2ème partie :  http://www.dailymotion.com/video/xd6w9p_francois-bayrou-f...

 

François Bayrou est convaincu que pour sortir de ses graves problèmes, notre pays doit se rassembler en un point d'équilibre au centre plutôt que continuer le combat droite-gauche stérile, rassembler les "réformistes" de la gauche, du centre et de la droite républicaine, pour travailler sur un "réformisme dans le sens de l'intérêt général" plutôt que "au service de groupes particuliers". Oui la réforme des retraites est indispensable, à la fois en trouvant de nouvelles ressources, en élargissant des bases de cotisation, ce qu'il a discuté récemment avec les syndicats, et aussi en tenant compte de l'allongement de la durée de vie (1 trimestre par an !), donc de la durée des cotisations et de l'âge de la retraite tout en tenant compte des spécificités des carrières longues.

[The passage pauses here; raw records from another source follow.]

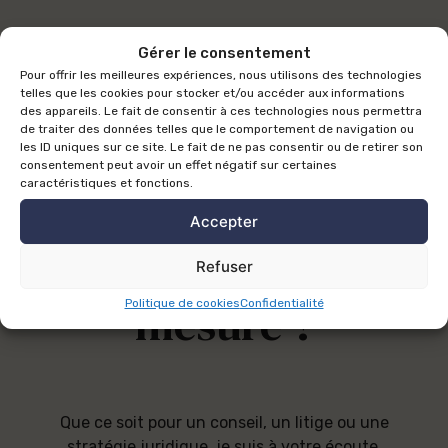
Gérer le consentement
Pour offrir les meilleures expériences, nous utilisons des technologies
telles que les cookies pour stocker et/ou accéder aux informations
Besoin d'un
des appareils. Le fait de consentir à ces technologies nous permettra
de traiter des données telles que le comportement de navigation ou
les ID uniques sur ce site. Le fait de ne pas consentir ou de retirer son
consentement peut avoir un effet négatif sur certaines
accompagnement
caractéristiques et fonctions.
Accepter
juridique sur
Refuser
mesure ?
Politique de cookies
Confidentialité
Que ce soit pour un conseil, un litige ou une
stratégie juridique, je suis à votre écoute.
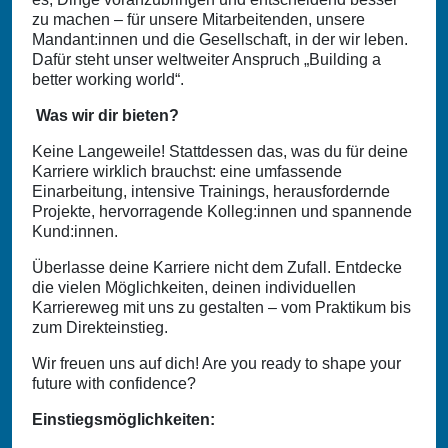
zu machen – für unsere Mitarbeitenden, unsere
Mandant:innen und die Gesellschaft, in der wir leben.
Dafür steht unser weltweiter Anspruch „Building a
better working world“.
Was wir dir bieten?
Keine Langeweile! Stattdessen das, was du für deine
Karriere wirklich brauchst: eine umfassende
Einarbeitung, intensive Trainings, herausfordernde
Projekte, hervorragende Kolleg:innen und spannende
Kund:innen.
Überlasse deine Karriere nicht dem Zufall. Entdecke
die vielen Möglichkeiten, deinen individuellen
Karriereweg mit uns zu gestalten – vom Praktikum bis
zum Direkteinstieg.
Wir freuen uns auf dich! Are you ready to shape your
future with confidence?
Einstiegsmöglichkeiten:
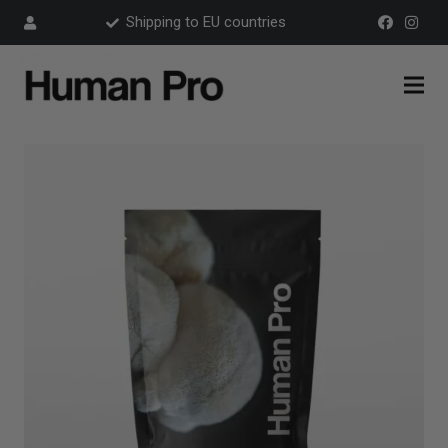
Shipping to EU countries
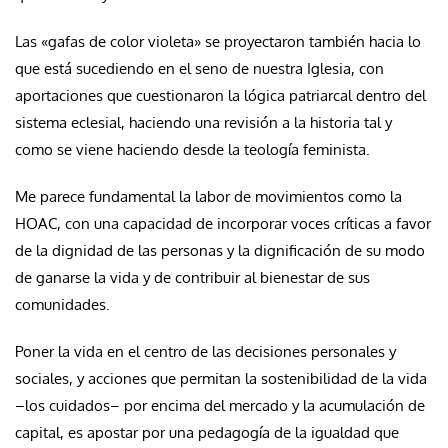
Las «gafas de color violeta» se proyectaron también hacia lo
que está sucediendo en el seno de nuestra Iglesia, con
aportaciones que cuestionaron la lógica patriarcal dentro del
sistema eclesial, haciendo una revisión a la historia tal y
como se viene haciendo desde la teología feminista.
Me parece fundamental la labor de movimientos como la
HOAC, con una capacidad de incorporar voces críticas a favor
de la dignidad de las personas y la dignificación de su modo
de ganarse la vida y de contribuir al bienestar de sus
comunidades.
Poner la vida en el centro de las decisiones personales y
sociales, y acciones que permitan la sostenibilidad de la vida
–los cuidados– por encima del mercado y la acumulación de
capital, es apostar por una pedagogía de la igualdad que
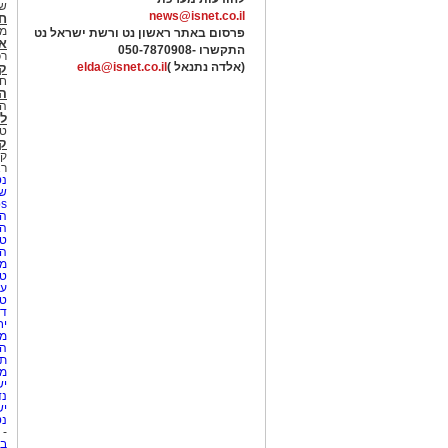
של
news@isnet.co.il
ח
מ
פרסום באתר ראשון נט ורשת ישראל נט
א
התקשרו -
050-7870908
רכ
(אלדה נתנאל )
elda@isnet.co.il
ק
חי
הב
הב
לי
טר
קו
קו
רא
נט
שע
Netips 
המ
ה
טי
ה
מס
טי
עי
טי
די
יח
מת
הו
תי
מק
יש
נד
יש
נט
-
בת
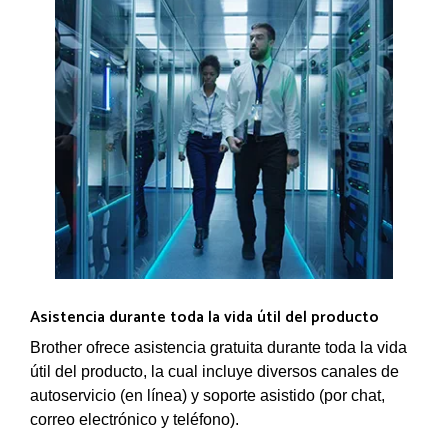
Asistencia durante toda la vida útil del producto
Brother ofrece asistencia gratuita durante toda la vida
útil del producto, la cual incluye diversos canales de
autoservicio (en línea) y soporte asistido (por chat,
correo electrónico y teléfono).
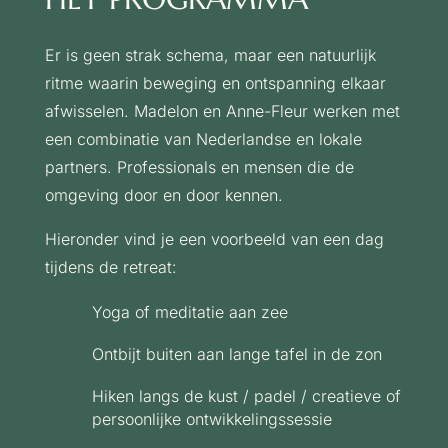
Er is geen strak schema, maar een natuurlijk
ritme waarin beweging en ontspanning elkaar
afwisselen. Madelon en Anne-Fleur werken met
een combinatie van Nederlandse en lokale
partners. Professionals en mensen die de
omgeving door en door kennen.
Hieronder vind je een voorbeeld van een dag
tijdens de retreat:
Yoga of meditatie aan zee
Ontbijt buiten aan lange tafel in de zon
Hiken langs de kust / padel / creatieve of
persoonlijke ontwikkelingssessie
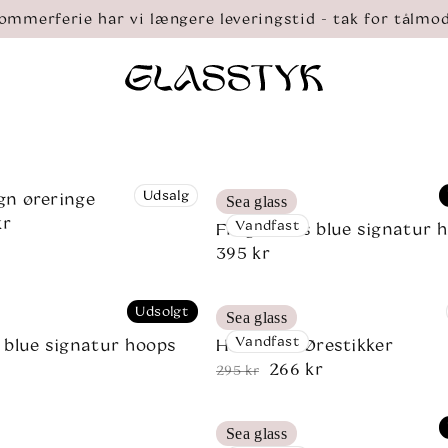
ommerferie har vi længere leveringstid - tak for tålmo
Udsalg
n øreringe
Sea glass
kr
s
s
Vandfast
Fragments blue signatur 
Normalpris
395 kr
Udsolgt
Sea glass
Vandfast
blue signatur hoops
Havdråbe Ørestikker
s
266 kr
Normalpris
Udsalgspris
295 kr
Sea glass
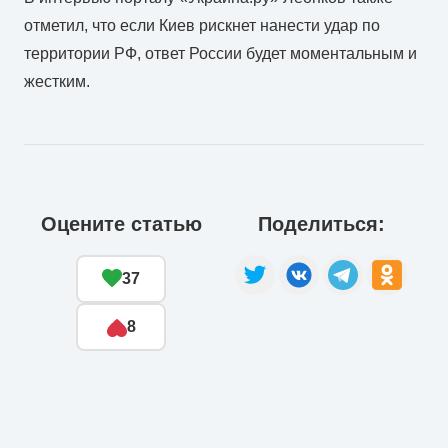
отметил, что если Киев рискнет нанести удар по
территории РФ, ответ России будет моментальным и
жестким.
Оцените статью
Поделиться:
37
8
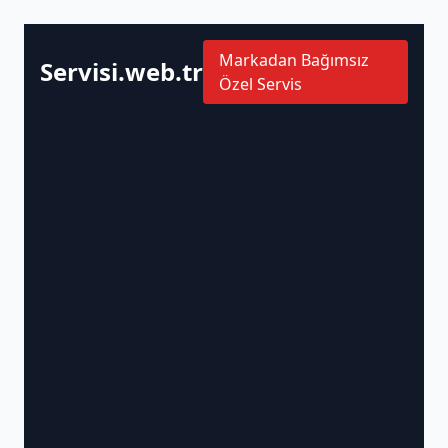
Markadan Bağımsız
Servisi.web.tr
Özel Servis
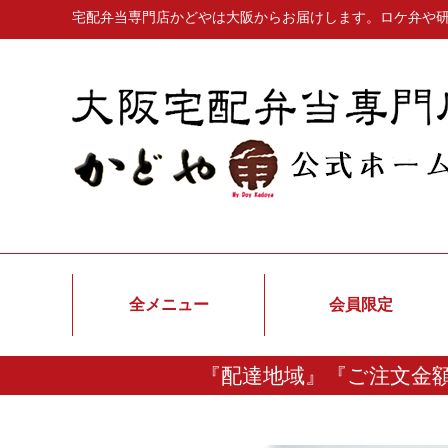
宅配弁当専門店かどやは大阪からお届けします。ロケ弁や
全メニュー
会員限定
『配達地域』『ご注文金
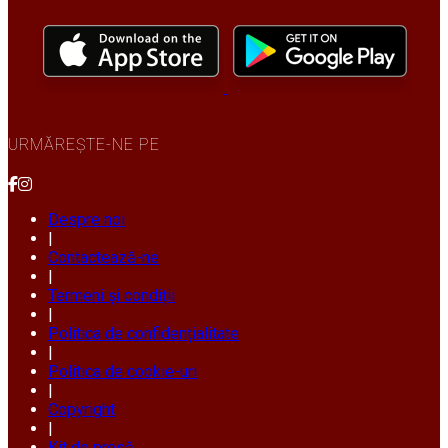
URMĂREȘTE-NE PE
Despre noi
|
Contactează-ne
|
Termeni și condiții
|
Politica de confidențialitate
|
Politica de cookie-uri
|
Copyright
|
Kit de presă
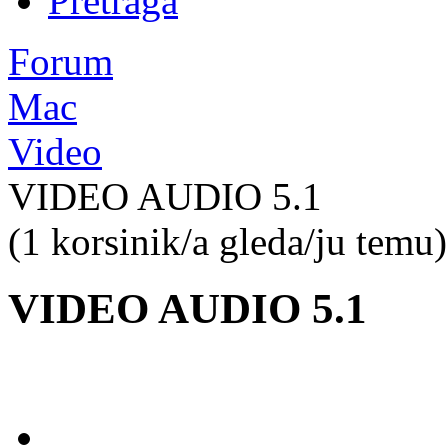
Pretraga
Forum
Mac
Video
VIDEO AUDIO 5.1
(1 korsinik/a gleda/ju temu)
VIDEO AUDIO 5.1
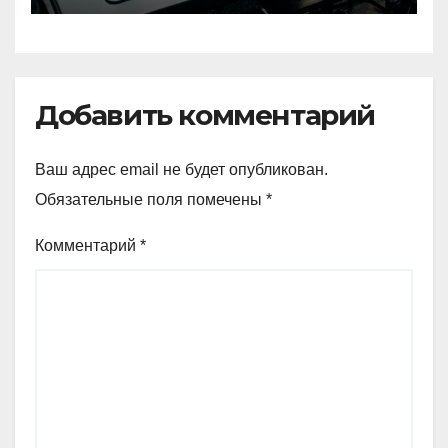
Добавить комментарий
Ваш адрес email не будет опубликован.
Обязательные поля помечены
*
Комментарий
*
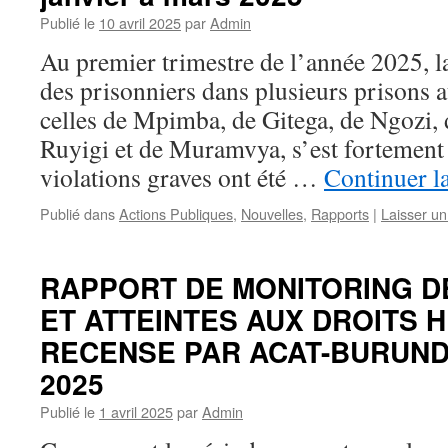
Publié le
10 avril 2025
par
Admin
Au premier trimestre de l’année 2025, la
des prisonniers dans plusieurs prisons
celles de Mpimba, de Gitega, de Ngozi,
Ruyigi et de Muramvya, s’est fortement 
violations graves ont été …
Continuer l
Publié dans
Actions Publiques
,
Nouvelles
,
Rapports
|
Laisser u
RAPPORT DE MONITORING D
ET ATTEINTES AUX DROITS 
RECENSE PAR ACAT-BURUND
2025
Publié le
1 avril 2025
par
Admin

Concernant l'Europe et l'aide à la Grèce, nous aurions dû avoir un Fonds Monétaire Européen plutôt que faire appel au FMI et nous n'aurions pas dû faire de l'argent en sauvegardant un membre de la famille (en prêtant à 5% et en se refinançant à 3,28%, alors que le FMI prête à 3,75%)...

 

Quant à la Burqa, c'est une erreur de faire passer ce texte en urgence, alors qu'il aurait dû suivre la procédure parlementaire normal, avec un débat, normal sur un sujet de société. Il y aurait eu consensus sur un texte qui est raisonnable (principe de montrer son visage dans un espace public).